Diving deep below the blue-green waters of the Arabian Sea, Seaglider robots crashed headfirst into a wall of lifelessness. These robots, deployed by scientists from the University of East Anglia and Sultan Qaboos University, had found a “dead zone,” a region devoid of oxygen and, therefore, life. Publishing their work in a Geophysical Research Letters study last week, the team explained that dead zones occur normally — but this one, roughly the size of Maine, is nothing but normal.
“The Arabian Sea is the largest and thickest dead zone in the world,” marine biogeochemist Bastien Queste, Ph.D. said in a statement released April 27. In the paper, the team show that the Arabian Sea dead zone has grown significantly since it was first observed in the 1960s and then again in the 1990s. In the release accompanying the paper, the dead zone was described as being “larger than Scotland.”
Dead zones, or “oxygen minimum zones,” are often the result of human pollution, but they can occur naturally in the sea. In the case of the Arabian Sea, however, humans are almost certainly to blame.
Regardless of what causes them, dead zones are usually observed as a thick strip of water in the ocean, sandwiched between other layers of water with different density or chemical makeup. The one in the Arabian Sea was well known — it’s just massively bigger now — as is the one in the lower part of the Black Sea, considered by some scientists to be the largest naturally occurring dead zone in the world. In the United States, a dead zone in the Gulf of Mexico the size of New Jersey — about 9,000 square miles — is considered to be the largest. In all of these zones, oxygen is at a minimum or is completely absent.
It’s not an ideal situation for marine life, which is already threatened by warming waters as is. But human pollution — especially wastewater runoff from agriculture and industry — is making the problem unsustainable.
Pollution creates dead zones through a process called eutrophication. When the water is pumped full of nutrients like phosphorus and nitrogen — a big part of the runoff from fertilizer-using farms — it boosts the growth of naturally occurring blue-green algae called cyanobacteria.

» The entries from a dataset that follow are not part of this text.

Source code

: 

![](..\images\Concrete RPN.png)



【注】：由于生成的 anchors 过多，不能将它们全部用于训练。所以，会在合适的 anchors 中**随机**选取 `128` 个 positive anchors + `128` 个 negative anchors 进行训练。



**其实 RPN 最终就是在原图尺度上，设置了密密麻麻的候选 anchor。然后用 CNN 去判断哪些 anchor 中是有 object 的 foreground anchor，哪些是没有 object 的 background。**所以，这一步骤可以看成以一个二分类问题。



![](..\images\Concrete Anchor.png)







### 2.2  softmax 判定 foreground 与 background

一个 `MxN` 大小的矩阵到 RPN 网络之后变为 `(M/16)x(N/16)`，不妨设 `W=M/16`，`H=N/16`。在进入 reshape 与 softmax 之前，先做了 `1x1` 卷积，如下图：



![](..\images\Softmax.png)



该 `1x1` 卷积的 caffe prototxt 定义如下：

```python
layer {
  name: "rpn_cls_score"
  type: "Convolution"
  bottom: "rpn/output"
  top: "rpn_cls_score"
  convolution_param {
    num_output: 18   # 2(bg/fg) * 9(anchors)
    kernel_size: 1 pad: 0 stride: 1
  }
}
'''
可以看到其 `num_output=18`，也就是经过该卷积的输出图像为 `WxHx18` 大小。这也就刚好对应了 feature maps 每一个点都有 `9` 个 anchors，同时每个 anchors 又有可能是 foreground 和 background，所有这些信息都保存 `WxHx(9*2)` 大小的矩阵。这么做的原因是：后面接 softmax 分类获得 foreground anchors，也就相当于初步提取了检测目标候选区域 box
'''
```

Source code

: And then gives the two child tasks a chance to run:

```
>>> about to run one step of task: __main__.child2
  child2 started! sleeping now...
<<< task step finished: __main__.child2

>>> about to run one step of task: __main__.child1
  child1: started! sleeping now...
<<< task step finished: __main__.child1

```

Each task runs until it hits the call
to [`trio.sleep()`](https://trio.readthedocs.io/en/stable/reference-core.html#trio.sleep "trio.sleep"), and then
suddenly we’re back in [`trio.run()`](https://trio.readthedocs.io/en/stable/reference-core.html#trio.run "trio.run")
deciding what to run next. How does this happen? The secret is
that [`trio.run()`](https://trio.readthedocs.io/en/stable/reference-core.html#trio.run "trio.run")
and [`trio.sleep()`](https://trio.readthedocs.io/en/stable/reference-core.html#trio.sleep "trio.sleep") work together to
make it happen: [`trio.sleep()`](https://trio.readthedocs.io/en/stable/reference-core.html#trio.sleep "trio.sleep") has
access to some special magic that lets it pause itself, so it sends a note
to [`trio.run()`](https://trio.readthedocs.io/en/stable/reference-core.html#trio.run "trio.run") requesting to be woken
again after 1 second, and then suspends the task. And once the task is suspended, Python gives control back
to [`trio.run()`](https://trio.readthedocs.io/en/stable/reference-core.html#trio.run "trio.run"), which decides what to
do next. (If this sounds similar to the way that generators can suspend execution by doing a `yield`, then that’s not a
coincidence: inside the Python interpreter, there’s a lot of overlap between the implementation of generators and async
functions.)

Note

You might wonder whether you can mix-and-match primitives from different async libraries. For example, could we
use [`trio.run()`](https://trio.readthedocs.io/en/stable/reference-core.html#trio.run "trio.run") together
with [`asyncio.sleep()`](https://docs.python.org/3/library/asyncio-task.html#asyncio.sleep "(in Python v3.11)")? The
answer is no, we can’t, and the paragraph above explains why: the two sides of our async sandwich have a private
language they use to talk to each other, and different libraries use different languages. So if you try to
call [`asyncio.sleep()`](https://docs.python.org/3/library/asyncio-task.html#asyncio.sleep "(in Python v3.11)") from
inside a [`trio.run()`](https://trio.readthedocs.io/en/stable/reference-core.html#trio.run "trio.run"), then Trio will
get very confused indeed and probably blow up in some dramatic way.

These little guys are fine when their numbers are kept in check, but when their populations spike, they wreak havoc on their surroundings. For one thing, cyanobacteria need to breathe, too, so they use up all the oxygen in the water. Then, because they grow in “blooms” so thick they can be seen from space, they cloud the sunlight from filtering down through the water from photosynthesizing ocean plants below, which are usually responsible for replacing oxygen in the water. Over time, as the algae use up all the oxygen and in doing so kill the only plants that can replace it, the water — and everything else in it — begins to die.
The same thing recently happened in America’s beloved Walden Pond, the inspiration for Henry David Thoreau’s legendary book. As Inverse reported in March, an excess of human activity — and output — is all it takes to kill a thriving body of water.
An uptick of phytoplankton, beginning in the 1920s, after the shoreline was developed for tourism, suggested that human activity was making the pond more habitable for those organisms. Phytoplankton thrive on phosphorus and nitrogen — which just so happen to be a big part of human waste.
Human excrement, just like fertilizer used in agriculture, is crammed with nitrogen and phosphorus, so any body of water that’s near humans who farm, urinate, and defecate — and are irresponsible about cleaning up — is a potential dead zone waiting to happen. Unless we clean up our act, the world’s oceans could soon become graveyards.